**TASK OBJECTIVE:** Every entry below should come back unchanged, except that the pictures are dropped.

**GIVEN RECORDS:**
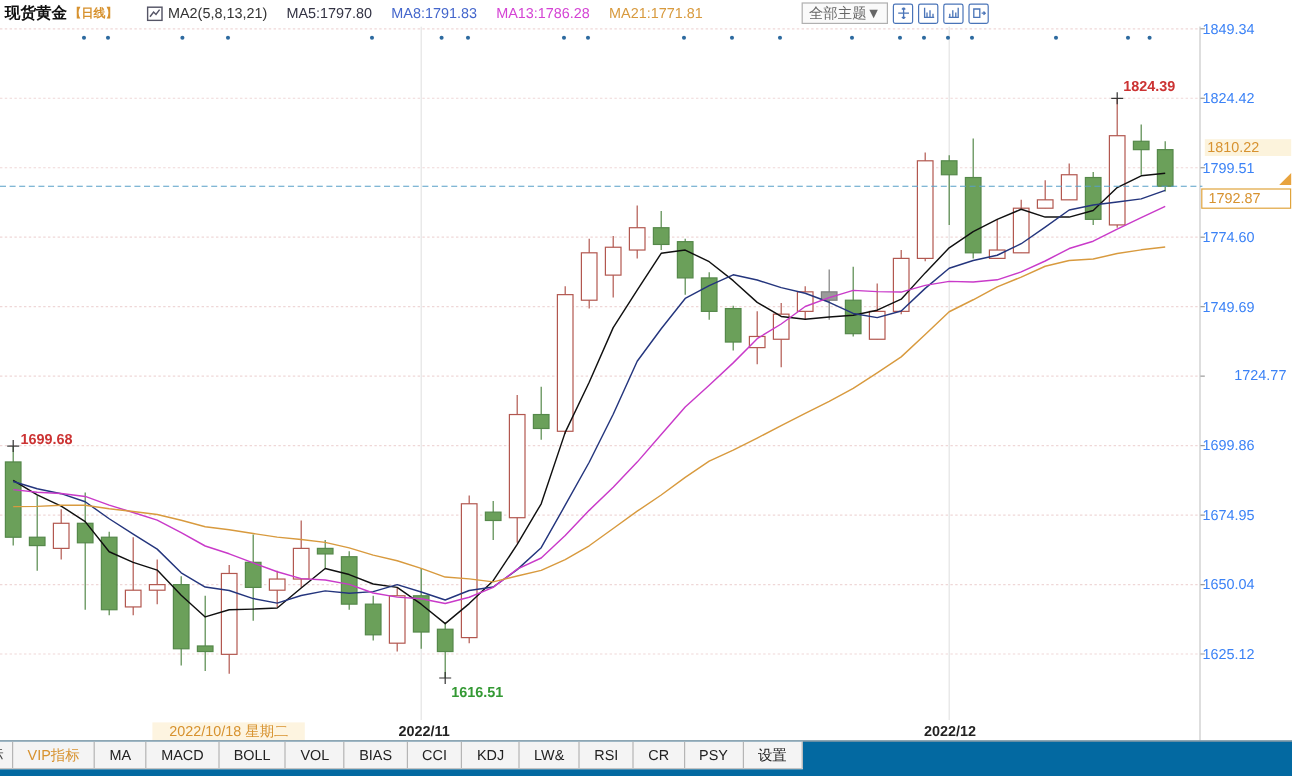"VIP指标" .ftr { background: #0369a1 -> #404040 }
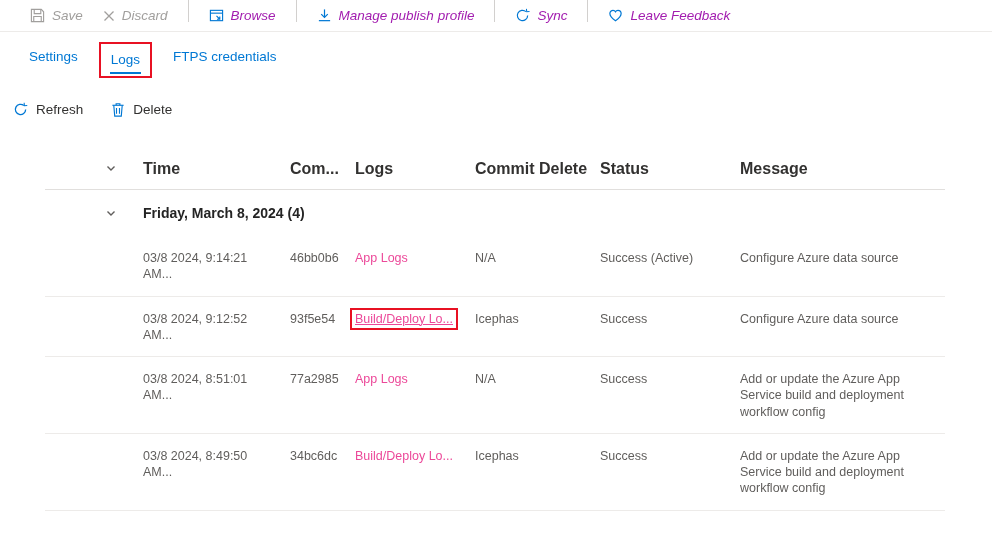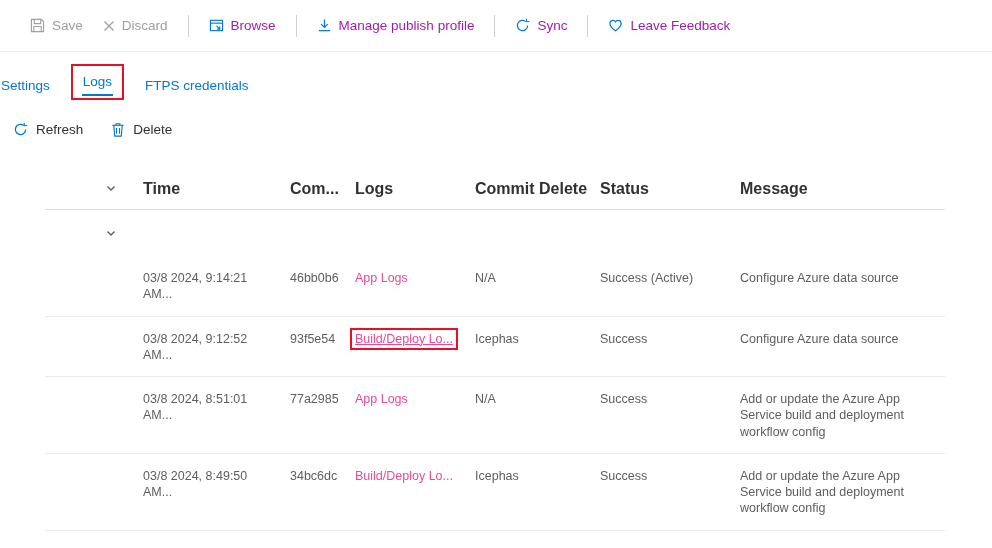"Save" .toolbar { align-items: center -> none; font-style: none -> italic; height: 52px -> 32px }
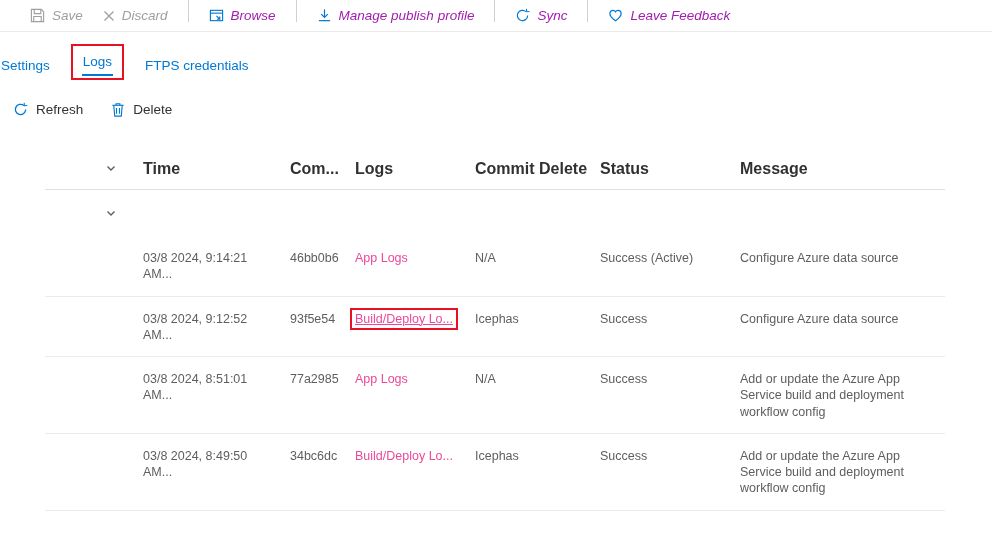"Settings" .tabs { align-items: flex-end -> flex-start; padding-left: none -> 28px }
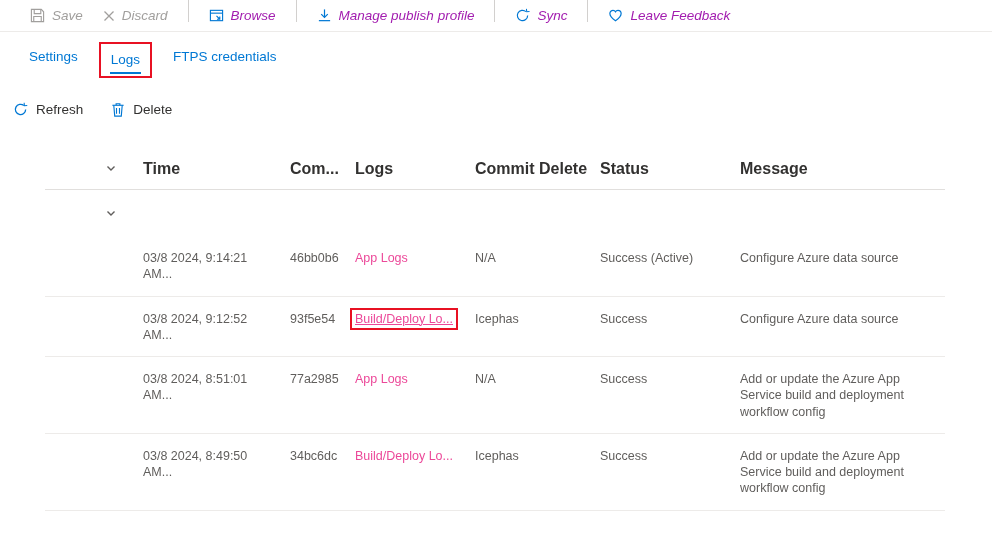"Friday, March 8, 2024 (4)" div.cell { html: none -> <div>Friday, March 8, 2024 (4)</div> }
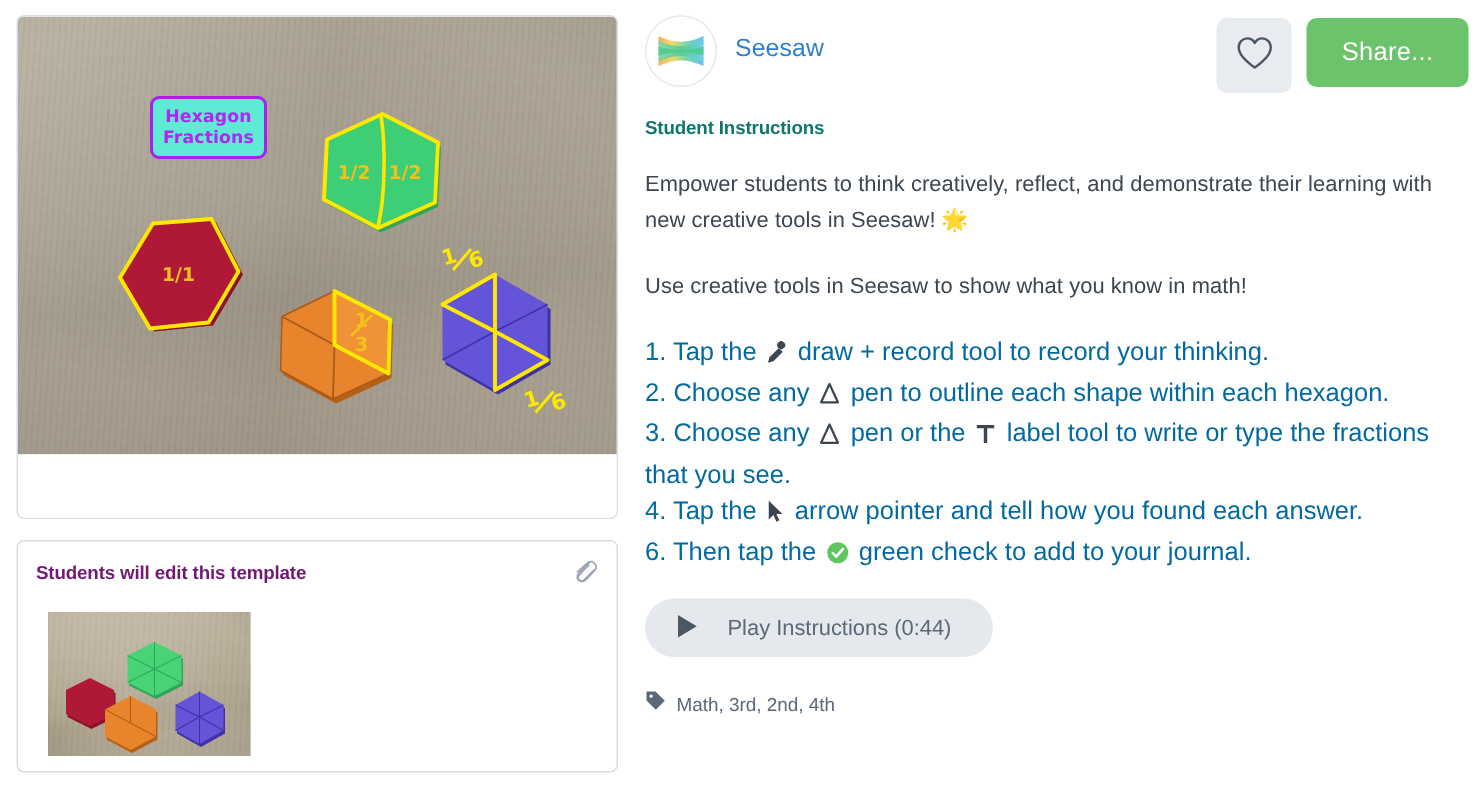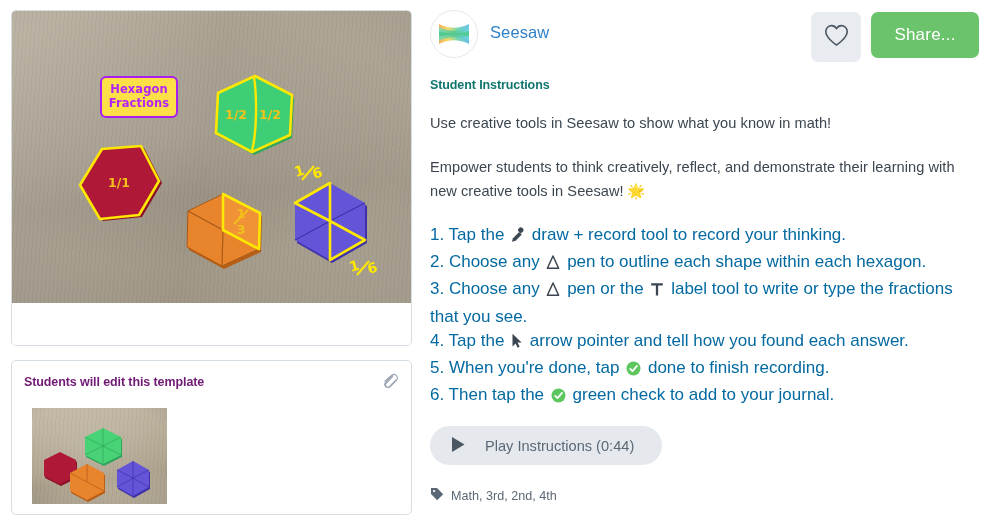"Hexagon" .hex-label { background: #fde047 -> #5eead4; top: 65px -> 53px }
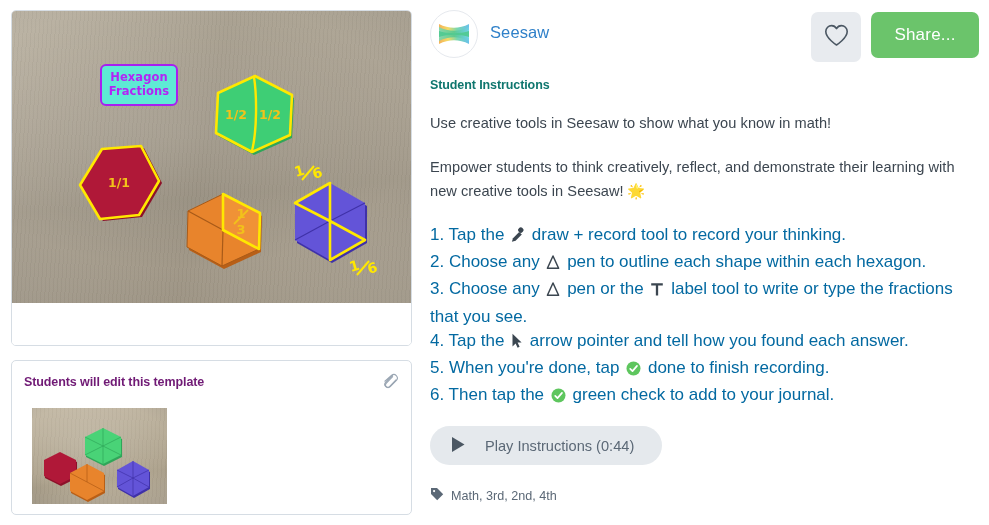"Use creative tools in Seesaw" p { order: before "Empower students to think creatively," -> after "Empower students to think creatively," }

**SOLUTION FOR THIS TASK:**
"VIP指标" .ftr { background: #0369a1 -> #404040 }
"Save" .toolbar { align-items: center -> none; font-style: none -> italic; height: 52px -> 32px }
"Settings" .tabs { align-items: flex-end -> flex-start; padding-left: none -> 28px }
"Friday, March 8, 2024 (4)" div.cell { html: none -> <div>Friday, March 8, 2024 (4)</div> }
"Hexagon" .hex-label { background: #fde047 -> #5eead4; top: 65px -> 53px }
"Use creative tools in Seesaw" p { order: before "Empower students to think creatively," -> after "Empower students to think creatively," }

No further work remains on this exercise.